== Brief ==
Copy out every line of the data below, keeping each character unchanged.

== Records for processing ==
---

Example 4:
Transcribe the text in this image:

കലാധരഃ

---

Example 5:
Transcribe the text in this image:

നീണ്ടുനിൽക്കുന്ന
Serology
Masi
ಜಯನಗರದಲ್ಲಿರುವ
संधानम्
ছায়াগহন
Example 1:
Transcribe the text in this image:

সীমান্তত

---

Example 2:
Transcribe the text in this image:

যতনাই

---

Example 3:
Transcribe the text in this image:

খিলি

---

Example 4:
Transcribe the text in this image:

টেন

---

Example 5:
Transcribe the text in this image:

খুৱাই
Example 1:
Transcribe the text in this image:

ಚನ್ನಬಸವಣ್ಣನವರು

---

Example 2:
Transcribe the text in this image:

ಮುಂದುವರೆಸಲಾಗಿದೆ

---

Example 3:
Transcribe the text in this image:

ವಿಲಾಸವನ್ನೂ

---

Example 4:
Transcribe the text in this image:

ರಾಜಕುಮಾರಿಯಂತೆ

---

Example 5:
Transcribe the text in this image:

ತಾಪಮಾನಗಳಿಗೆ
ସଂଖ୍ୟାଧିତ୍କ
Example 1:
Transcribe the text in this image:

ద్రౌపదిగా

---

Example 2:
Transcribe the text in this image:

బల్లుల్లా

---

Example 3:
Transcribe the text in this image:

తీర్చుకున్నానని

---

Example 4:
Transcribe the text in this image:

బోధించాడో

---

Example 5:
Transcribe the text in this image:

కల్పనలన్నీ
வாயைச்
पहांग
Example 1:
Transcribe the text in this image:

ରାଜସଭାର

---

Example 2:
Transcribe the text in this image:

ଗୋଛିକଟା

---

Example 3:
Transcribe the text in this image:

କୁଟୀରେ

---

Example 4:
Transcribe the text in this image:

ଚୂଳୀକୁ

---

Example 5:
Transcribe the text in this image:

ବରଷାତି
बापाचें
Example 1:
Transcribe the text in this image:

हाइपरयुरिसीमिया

== Exercise result ==
---

Example 4:
Transcribe the text in this image:

കലാധരഃ

---

Example 5:
Transcribe the text in this image:

നീണ്ടുനിൽക്കുന്ന
Serology
Masi
ಜಯನಗರದಲ್ಲಿರುವ
संधानम्
ছায়াগহন
Example 1:
Transcribe the text in this image:

সীমান্তত

---

Example 2:
Transcribe the text in this image:

যতনাই

---

Example 3:
Transcribe the text in this image:

খিলি

---

Example 4:
Transcribe the text in this image:

টেন

---

Example 5:
Transcribe the text in this image:

খুৱাই
Example 1:
Transcribe the text in this image:

ಚನ್ನಬಸವಣ್ಣನವರು

---

Example 2:
Transcribe the text in this image:

ಮುಂದುವರೆಸಲಾಗಿದೆ

---

Example 3:
Transcribe the text in this image:

ವಿಲಾಸವನ್ನೂ

---

Example 4:
Transcribe the text in this image:

ರಾಜಕುಮಾರಿಯಂತೆ

---

Example 5:
Transcribe the text in this image:

ತಾಪಮಾನಗಳಿಗೆ
ସଂଖ୍ୟାଧିତ୍କ
Example 1:
Transcribe the text in this image:

ద్రౌపదిగా

---

Example 2:
Transcribe the text in this image:

బల్లుల్లా

---

Example 3:
Transcribe the text in this image:

తీర్చుకున్నానని

---

Example 4:
Transcribe the text in this image:

బోధించాడో

---

Example 5:
Transcribe the text in this image:

కల్పనలన్నీ
வாயைச்
पहांग
Example 1:
Transcribe the text in this image:

ରାଜସଭାର

---

Example 2:
Transcribe the text in this image:

ଗୋଛିକଟା

---

Example 3:
Transcribe the text in this image:

କୁଟୀରେ

---

Example 4:
Transcribe the text in this image:

ଚୂଳୀକୁ

---

Example 5:
Transcribe the text in this image:

ବରଷାତି
बापाचें
Example 1:
Transcribe the text in this image:

हाइपरयुरिसीमिया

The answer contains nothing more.